|Stacie and I after the race. It was her second of 4 halfs in June and a new PR!|
Sunday, June 12, 2011
My Own Worst Enemy: A Race Report
I am not going into mile by mile detail about the Helvetia Half yesterday. The race was very well organized. I was able to meet Stacie of Impossible is Nothing and saw Amanda of Runninghood as well as a couple of other friends. The course was even more hilly than I expected, but absolutely gorgeous. My goal was to run strong and hopefully finish another half under 2 hours.
With my recent difficulty in racing, I tried some new things this week. I hydrated very well, ate cleanly and didn't even think about a PR. I had no dairy later in the week and very little sugar. My GI system felt great. I was sure this was going to fix my running runs issue.
I can blame pollen or asthma or hills or anything else. Yet it comes down to one thing--anxiety. In addition to my struggles with depression, I have GAD (generalized anxiety disorder). More information than you may want to know, I realize. I seem to be able to train through anything without too much trouble--well, except the occasional running runs... However, put me in a race and I need more porta-potties than a race director can possibly expect. Put me in a race and my lungs tighten up and I cannot get a deep breath. Leaving me with a tendency to severe side stitches and asthma attacks.
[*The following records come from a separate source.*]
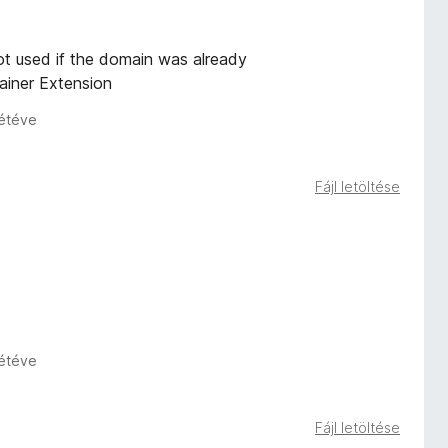
t used if the domain was already
ainer Extension
zétéve
Fájl letöltése
zétéve
Fájl letöltése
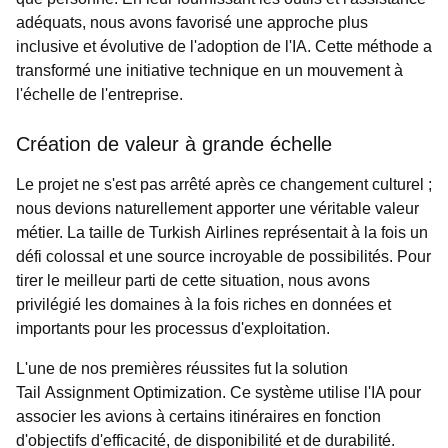
adéquats, nous avons favorisé une approche plus
inclusive et évolutive de l'adoption de l'IA. Cette méthode a
transformé une initiative technique en un mouvement à
l'échelle de l'entreprise.
Création de valeur à grande échelle
Le projet ne s'est pas arrêté après ce changement culturel ;
nous devions naturellement apporter une véritable valeur
métier. La taille de Turkish Airlines représentait à la fois un
défi colossal et une source incroyable de possibilités. Pour
tirer le meilleur parti de cette situation, nous avons
privilégié les domaines à la fois riches en données et
importants pour les processus d'exploitation.
L'une de nos premières réussites fut la solution
Tail Assignment Optimization. Ce système utilise l'IA pour
associer les avions à certains itinéraires en fonction
d'objectifs d'efficacité, de disponibilité et de durabilité.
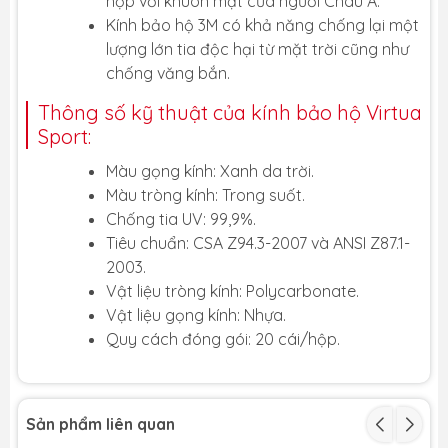
hợp với khuôn mặt của người Châu Á.
Kính bảo hộ 3M có khả năng chống lại một
lượng lớn tia độc hại từ mặt trời cũng như
chống văng bắn.
Thông số kỹ thuật của kính bảo hộ Virtua
Sport:
Màu gọng kính: Xanh da trời.
Màu tròng kính: Trong suốt.
Chống tia UV: 99,9%.
Tiêu chuẩn: CSA Z94.3-2007 và ANSI Z87.1-
2003.
Vật liệu tròng kính: Polycarbonate.
Vật liệu gọng kính: Nhựa.
Quy cách đóng gói: 20 cái/hộp.
Sản phẩm liên quan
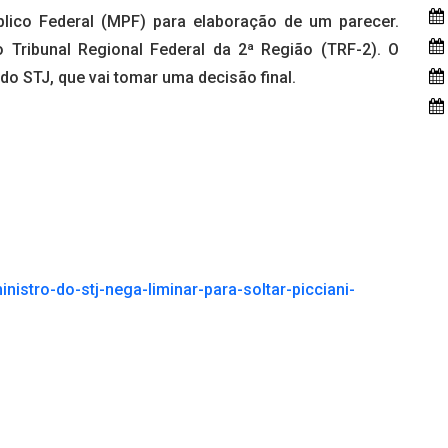
blico Federal (MPF) para elaboração de um parecer.
Tribunal Regional Federal da 2ª Região (TRF-2). O
do STJ, que vai tomar uma decisão final.
nistro-do-stj-nega-liminar-para-soltar-picciani-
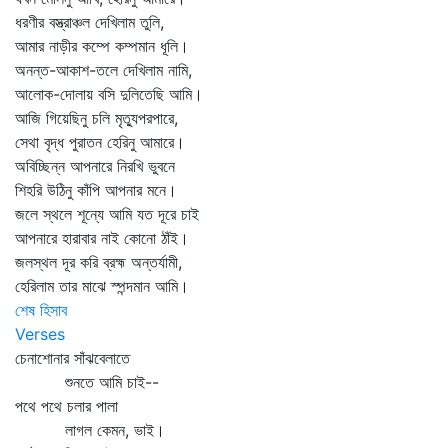
ধরণীর বস্ত্রাঞ্চল দেখিলাম তুলি,
আমার নাড়ীর কম্পে কম্পমান ধূলি।
অনন্ত-আকাশ-তলে দেখিলাম নামি,
আলোক-দোলায় বসি দুলিতেছি আমি।
আজি গিয়েছিনু চলি মৃত্যুপরপারে,
সেথা বৃদ্ধ পুরাতন হেরিনু আমারে।
অবিচ্ছিন্ন আপনারে নিরখি ভুবনে
শিহরি উঠিনু কাঁপি আপনার মনে।
জলে স্থলে শূন্যে আমি যত দূরে চাই
আপনারে হারাবার নাই কোনো ঠাঁই।
জলস্থল দূর করি ব্রহ্ম অন্তর্যামী,
হেরিলাম তার মাঝে স্পন্দমান আমি।
শেষ হিসাব
Verses
চেনাশোনার সাঁঝবেলাতে
শুনতে আমি চাই--
পথে পথে চলার পালা
লাগল কেমন, ভাই।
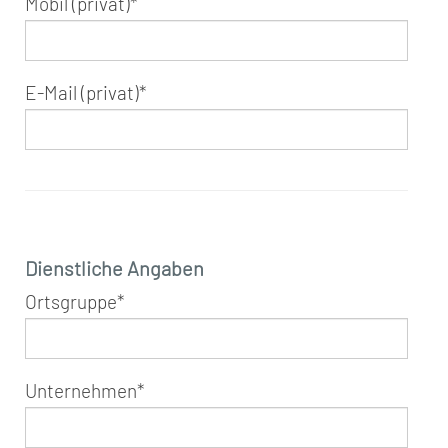
Mobil (privat)
*
E-Mail (privat)
*
Dienstliche Angaben
Ortsgruppe
*
Unternehmen
*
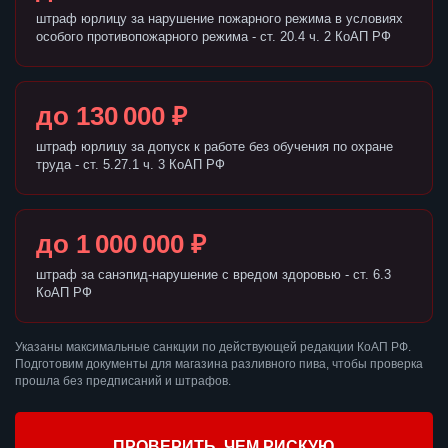
штраф юрлицу за нарушение пожарного режима в условиях
особого противопожарного режима - ст. 20.4 ч. 2 КоАП РФ
до 130 000 ₽
штраф юрлицу за допуск к работе без обучения по охране
труда - ст. 5.27.1 ч. 3 КоАП РФ
до 1 000 000 ₽
штраф за санэпид-нарушение с вредом здоровью - ст. 6.3
КоАП РФ
Указаны максимальные санкции по действующей редакции КоАП РФ.
Подготовим документы для магазина разливного пива, чтобы проверка
прошла без предписаний и штрафов.
ПРОВЕРИТЬ, ЧЕМ РИСКУЮ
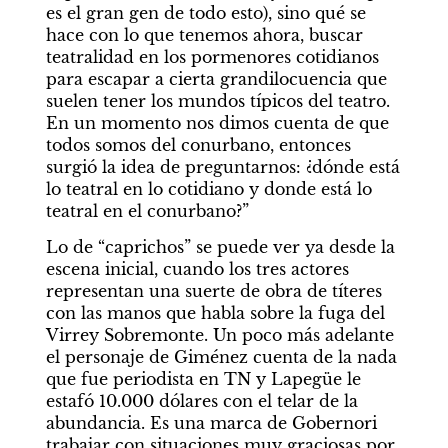
es el gran gen de todo esto), sino qué se 
hace con lo que tenemos ahora, buscar 
teatralidad en los pormenores cotidianos 
para escapar a cierta grandilocuencia que 
suelen tener los mundos típicos del teatro. 
En un momento nos dimos cuenta de que 
todos somos del conurbano, entonces 
surgió la idea de preguntarnos: ¿dónde está 
lo teatral en lo cotidiano y donde está lo 
teatral en el conurbano?”
Lo de “caprichos” se puede ver ya desde la 
escena inicial, cuando los tres actores 
representan una suerte de obra de títeres 
con las manos que habla sobre la fuga del 
Virrey Sobremonte. Un poco más adelante 
el personaje de Giménez cuenta de la nada 
que fue periodista en TN y Lapegüe le 
estafó 10.000 dólares con el telar de la 
abundancia. Es una marca de Gobernori 
trabajar con situaciones muy graciosas por 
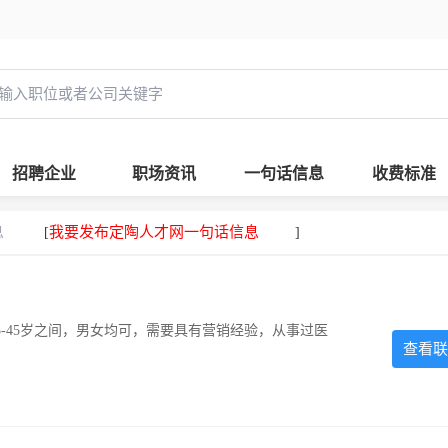
招聘企业
职场资讯
一句话信息
收费标准
息
我要发布定陶人才网一句话信息
[
]
-45岁之间，男女均可，需要具有营销经验，从事过医
查看联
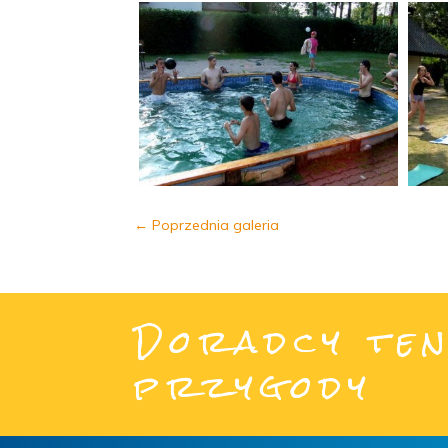
←
Poprzednia galeria
Doradcy ten
przygody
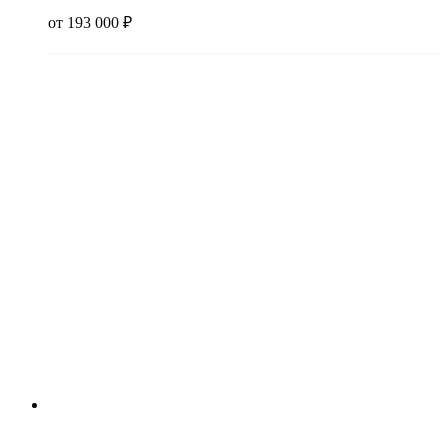
от
193 000
₽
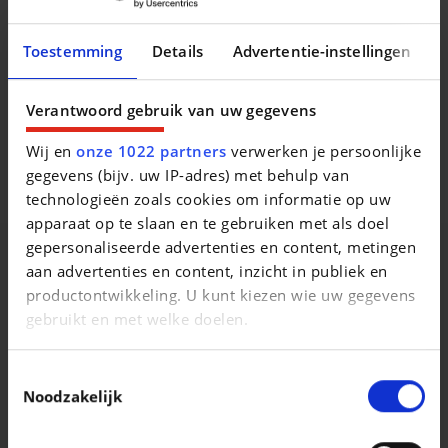
Toestemming
Details
Advertentie-instellingen
Audi A5 Avant S line e-hybrid quattro 220 kW S
tronic///
Gris Daytona (effet perlé)///
noir-noir-gris acier /
noir-noir / noir / noir
Verantwoord gebruik van uw gegevens
Wij en
onze 1022 partners
verwerken je persoonlijke
gegevens (bijv. uw IP-adres) met behulp van
None
technologieën zoals cookies om informatie op uw
apparaat op te slaan en te gebruiken met als doel
gepersonaliseerde advertenties en content, metingen
aan advertenties en content, inzicht in publiek en
Vergelijkbare voertuigen
productontwikkeling. U kunt kiezen wie uw gegevens
gebruikt en met welke doelen.
Als u het toestaat, willen we ook graag:
Toestemmingsselectie
Informatie verzamelen over uw geografische
Noodzakelijk
locatie, die tot een paar meter nauwkeurig kan zijn
Uw apparaat identificeren door het actief te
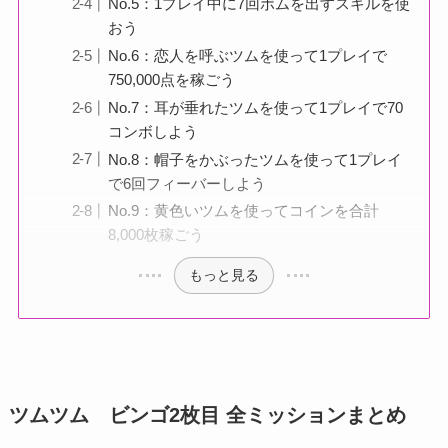
No.5：1プレイ中に7回ボムを出すスキルを使
おう
No.6：恋人を呼ぶツムを使って1プレイで
750,000点を稼ごう
No.7：耳が垂れたツムを使って1プレイで70
コンボしよう
No.8：帽子をかぶったツムを使って1プレイ
で6回フィーバーしよう
No.9：黄色いツムを使ってコインを合計
8,000枚稼ごう
もっと見る
ツムツム ビンゴ2枚目 全ミッションまとめ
Yesterday brought home that it is not my training. My recent racing issues are clearly mental. All the positive mantras cannot seem to get me past the fear of being surrounded by people I do not know. When it is just me and the road, I can run forever. Me, the road, lots of people and a finish line and I cannot relax. Things were going reasonably well until someone talked to me. It was a long hill during mile 7 and I was doing my regular race breathing--heavy and shallow. A woman simply said, "You can do it. Try to breath deeper." I smiled and thanked her. Just that interaction made me emotional. I tried her suggestion as my side was in bad shape from breathing too shallow. Just a couple of moments and I had a pretty bad asthma attack. Enough that I had to sit at the side of the road to try to catch my breath. I was so grateful for the two people that stopped and checked on me. Both were so kind. I finally caught my breath and began to walk. In and out, slow and easy. Mouth wide and relaxed. The attack was easing, but I truly thought I was going to have my first DNF. My breathing eased so I decided to run walk to the end. If I started to struggle, I would walk.
The biggest frustration was that my legs were not even the slightest bit tired. Those hills were just dragons to slay. My sword plunged into the dragon's back with each step. The hills did not beat me. I was my worst enemy. I was conquered by my own fear. That is the reason I feel the most defeated. The course was not my enemy. I was.